This article in the Daily Telegraph, reporting the views of a gas industry expert, sets out the facts.
Europe depends on Russian gas and there is no viable replacement in sight. All talk of one is nonsense, and moreover costly nonsense for which Europeans consumers will ultimately have to pay a high price.
Whatever rationalisations the European bureaucracy comes up with to justify its campaign against Gazprom, the simple fact is that in economic terms it is counterproductive and makes no sense.
What it is doing is not “reducing Europe’s dependence on Gazprom”. Rather, it is driving Gazprom away, forcing it to look for new customers and to redirect the flow of its gas away from Europe.

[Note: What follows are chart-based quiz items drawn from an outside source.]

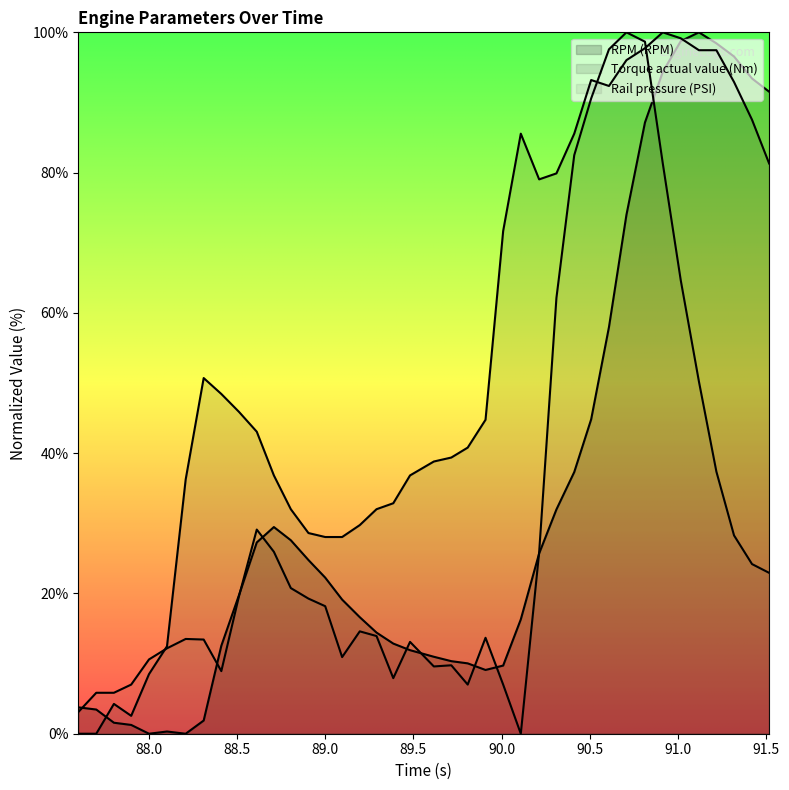

True or false: Torque actual value (Nm) has a value of 2.5 at 87.9.

True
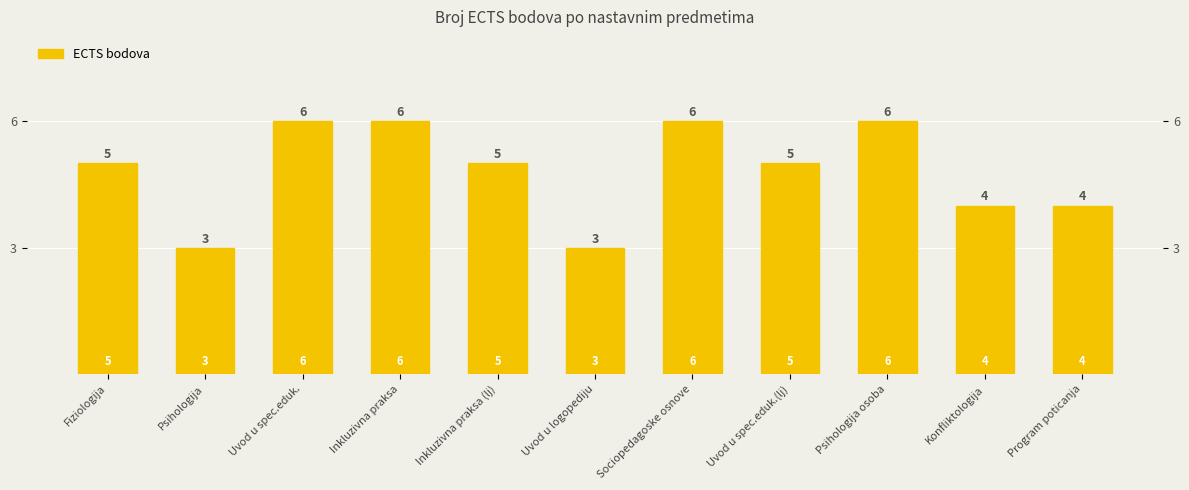

Is it true that the value at Fiziologija is 5?

True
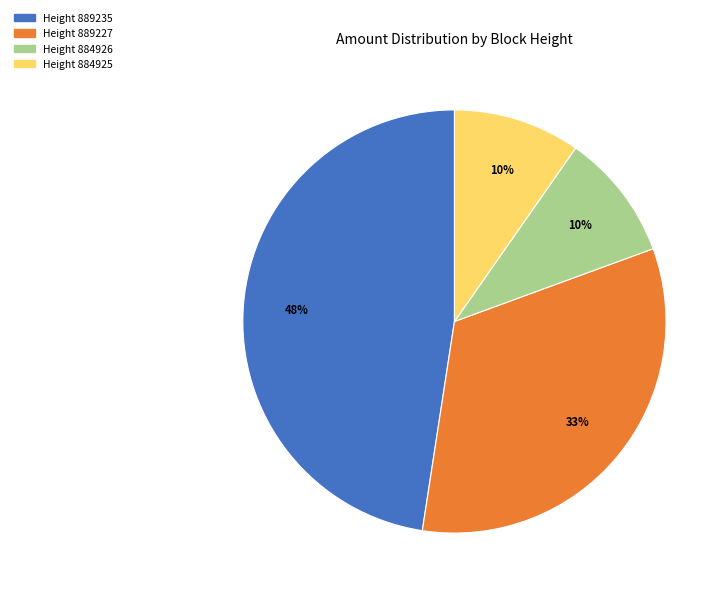

How many slices are in this pie chart?

4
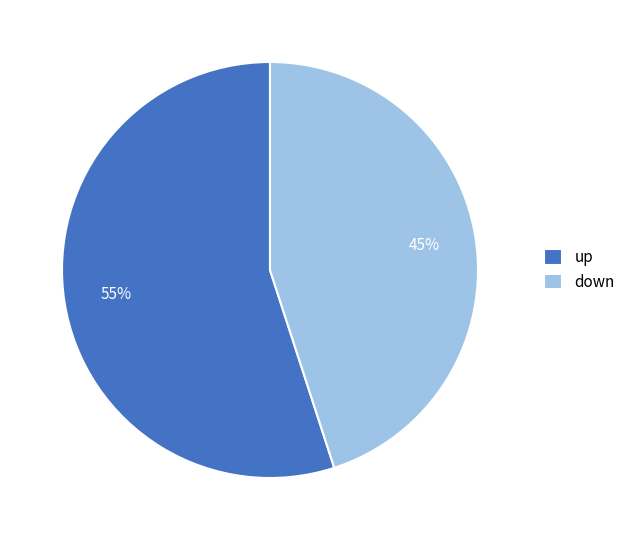

Combined, do up and down account for over 50%?

Yes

What that in turn will mean is that Europe will have to pay a significantly higher price for its gas and its energy than its competitors will, or than it would otherwise need to pay.
Unfortunately if the events of the last year have proved anything, it is that economic realities are never allowed to get in the way of the anti-Russian obsessions of many of Europe’s leaders.
From the Daily Telegraph:
Europe will remain dependent on Russian gas for years to come, energy giant Centrica has warned, dismissing suggestions the EU can replace it with other sources as “unrealistic”.
European leaders have scrambled to try to cut reliance on imports from Vladimir Putin’s Russia since the Ukraine crisis escalated last year, with Ed Davey, the energy secretary, suggesting loft insulation and wind farms were needed to “take on the Kremlin”.
But Rick Haythornthwaite, Centrica chairman, told shareholders on Monday: “Whatever we might want as Europe, we need to be very careful about being pragmatic about the realities of it… I think it’s unrealistic to think that Russian gas is going to be replaced in the near-term.”
Iain Conn, Centrica chief executive, added: “Russia supplies… about a third of Europe’s gas. You can’t switch that off easily without huge consequence. There is no way the United States can supply that volume of LNG to replace it.”
If sanctions were imposed on Russian gas companies would have to comply, he said, but it would have “a very significant impact on Europe’s ability to balance its natural gas sources and uses”, particularly in Eastern Europe which was “not plumbed in to many alternatives”.
But he added that Russia had been a “a reliable supplier of gas all the way through the Cold War” and that it needed European demand. “Russia realises that plays a very important part in Russia’s own future and there’s as much value in this co-dependency as there is potential threat,” he said.